--- Data extract ---
=== Begin Enclosure ===

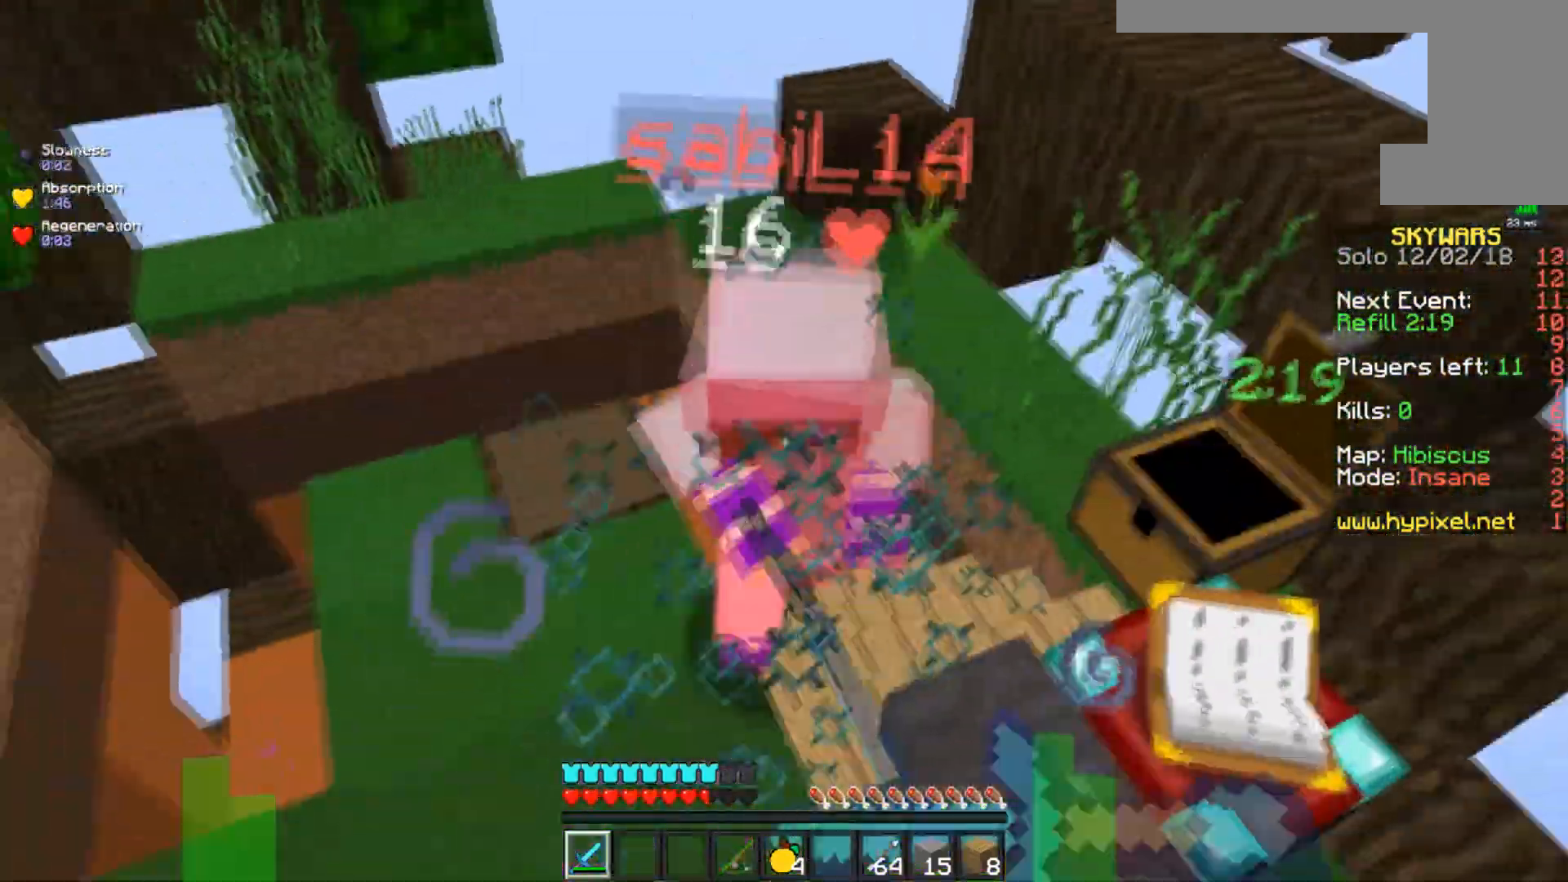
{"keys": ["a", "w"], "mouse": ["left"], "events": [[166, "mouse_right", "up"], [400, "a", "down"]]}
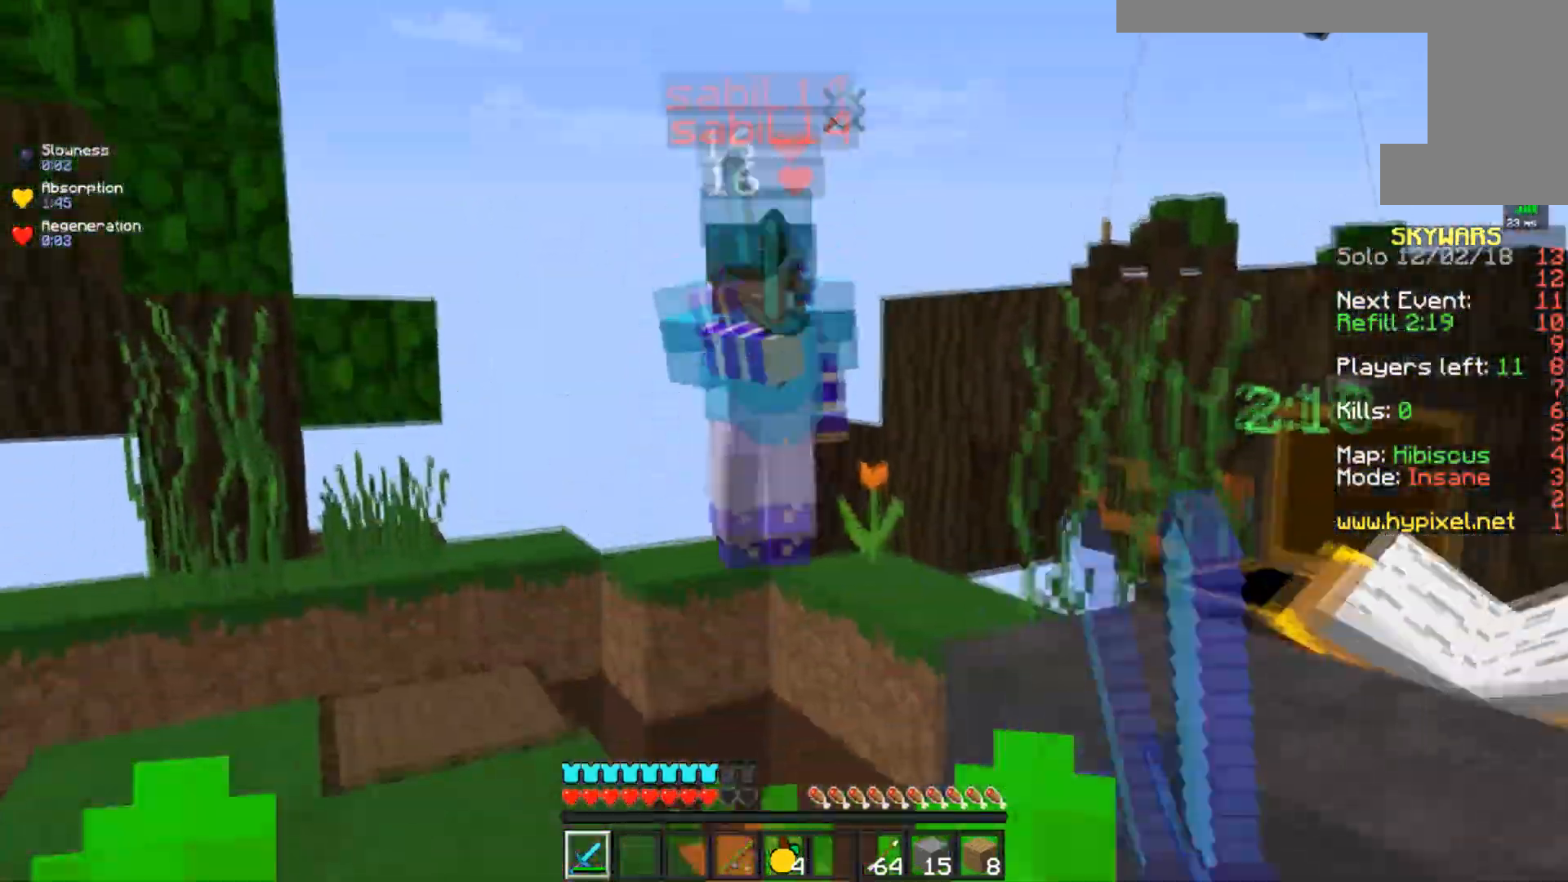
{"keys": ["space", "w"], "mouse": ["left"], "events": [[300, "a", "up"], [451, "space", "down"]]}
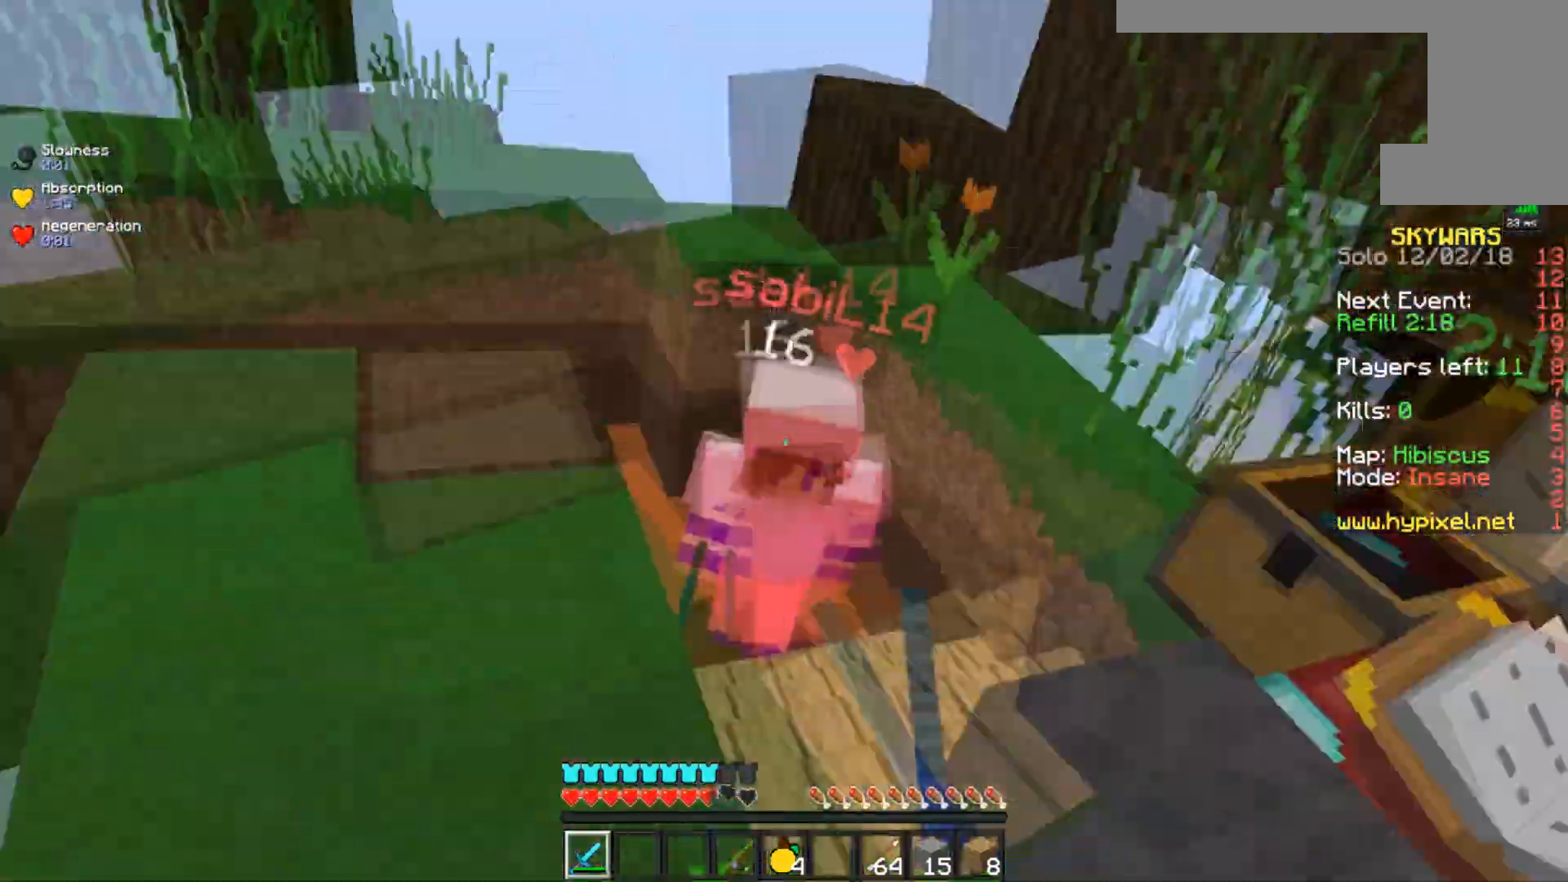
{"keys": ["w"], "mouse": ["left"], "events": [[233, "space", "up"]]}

=== End Enclosure ===
=== Begin Enclosure ===

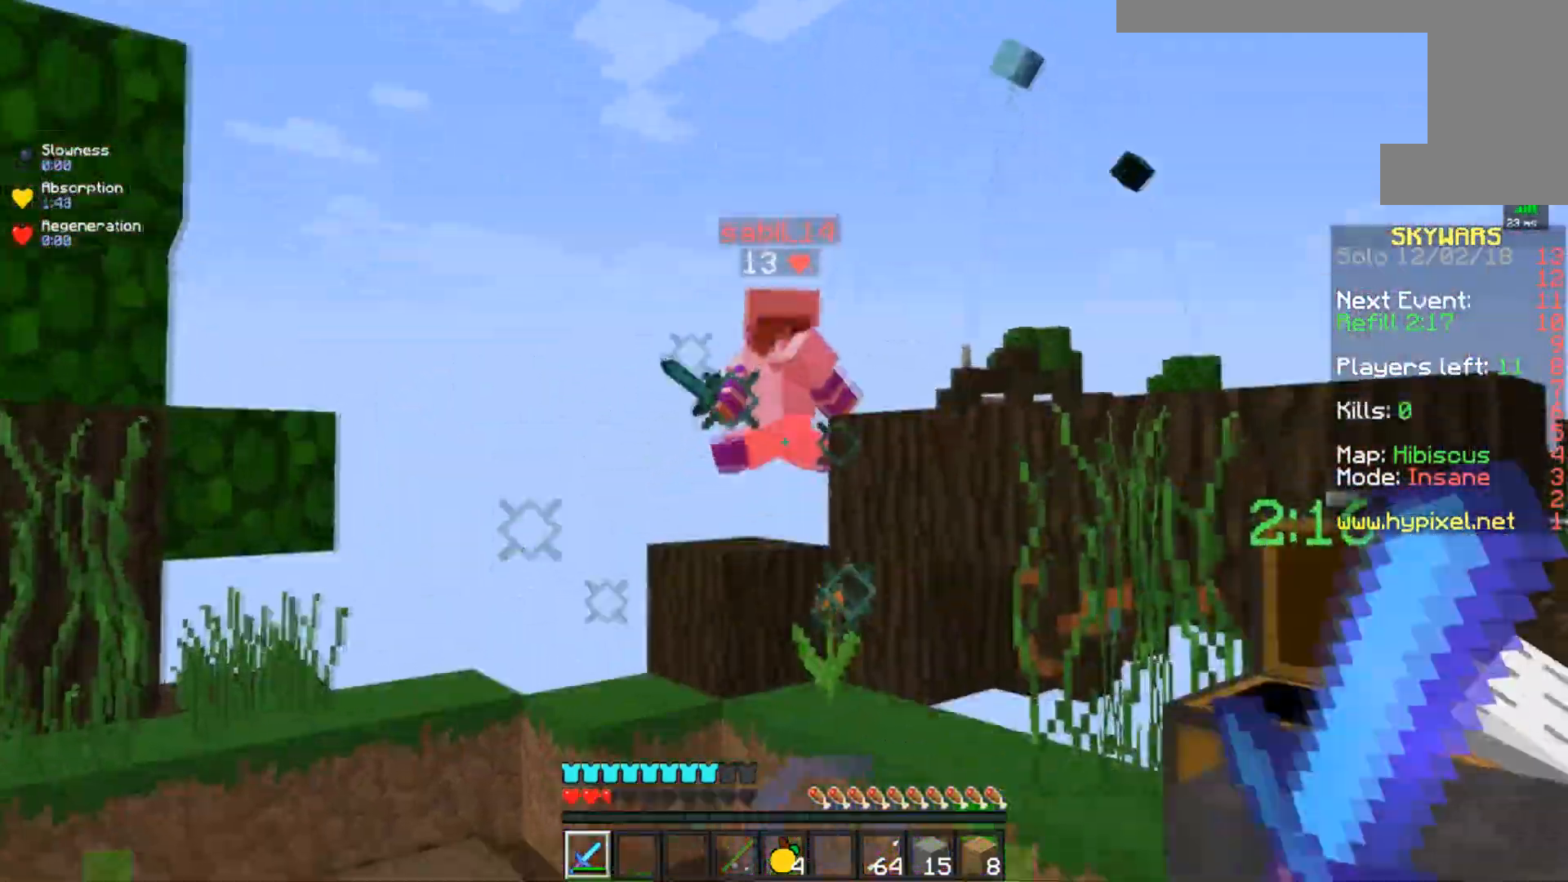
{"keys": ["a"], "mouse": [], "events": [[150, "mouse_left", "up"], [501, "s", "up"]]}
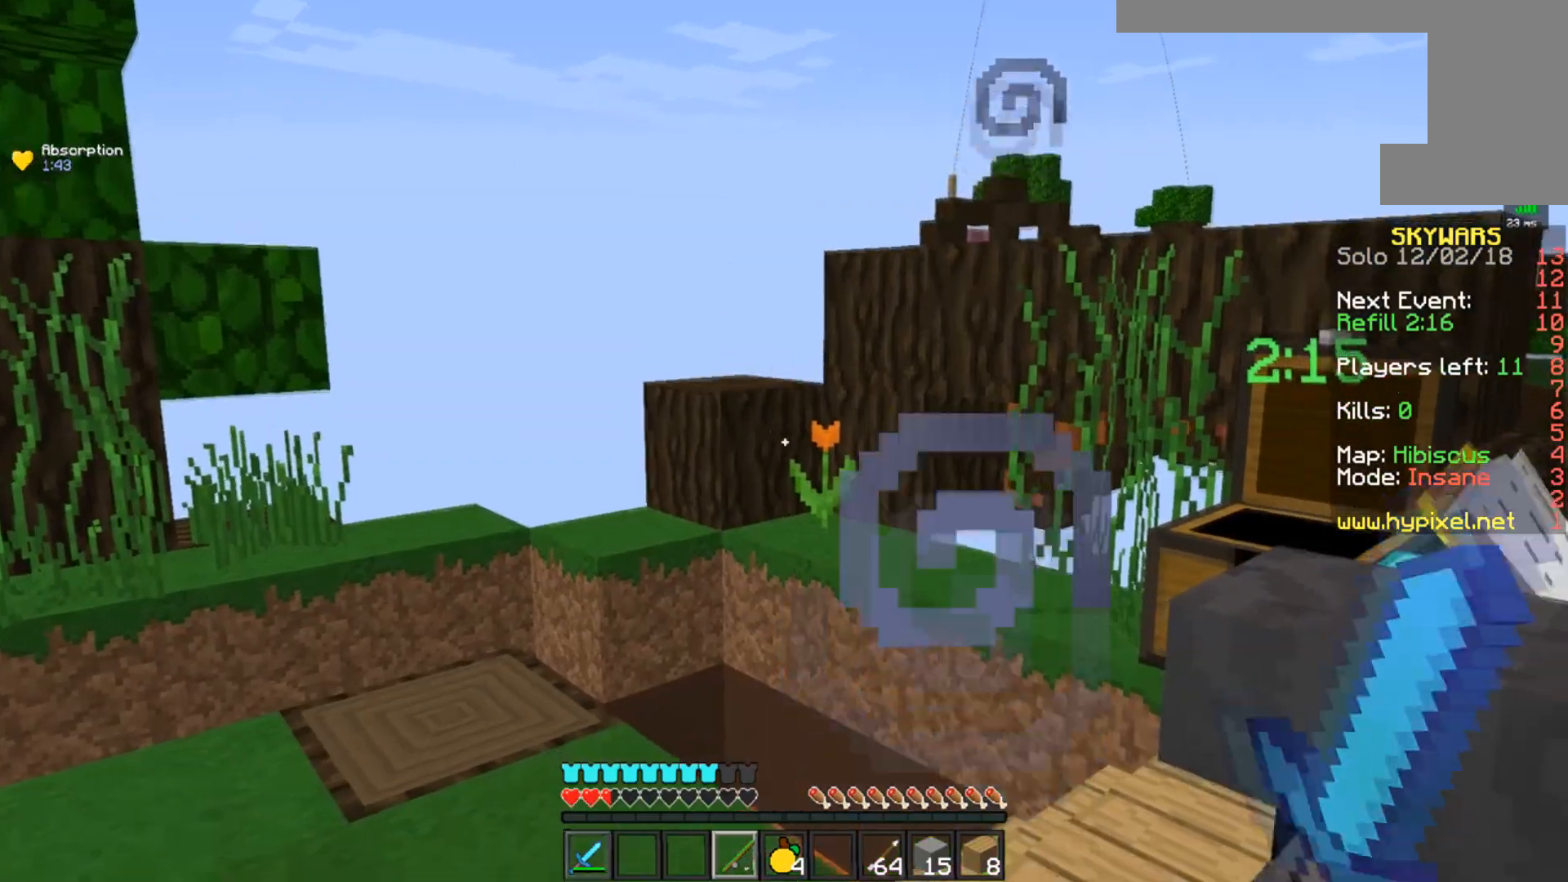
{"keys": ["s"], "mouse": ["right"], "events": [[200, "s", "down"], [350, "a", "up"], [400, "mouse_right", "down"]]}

=== End Enclosure ===

--- Try it ---
Within the data above, pick out all lines holding the word "space".

--- Solution ---
{"keys": ["space", "w"], "mouse": ["left"], "events": [[300, "a", "up"], [451, "space", "down"]]}
{"keys": ["w"], "mouse": ["left"], "events": [[233, "space", "up"]]}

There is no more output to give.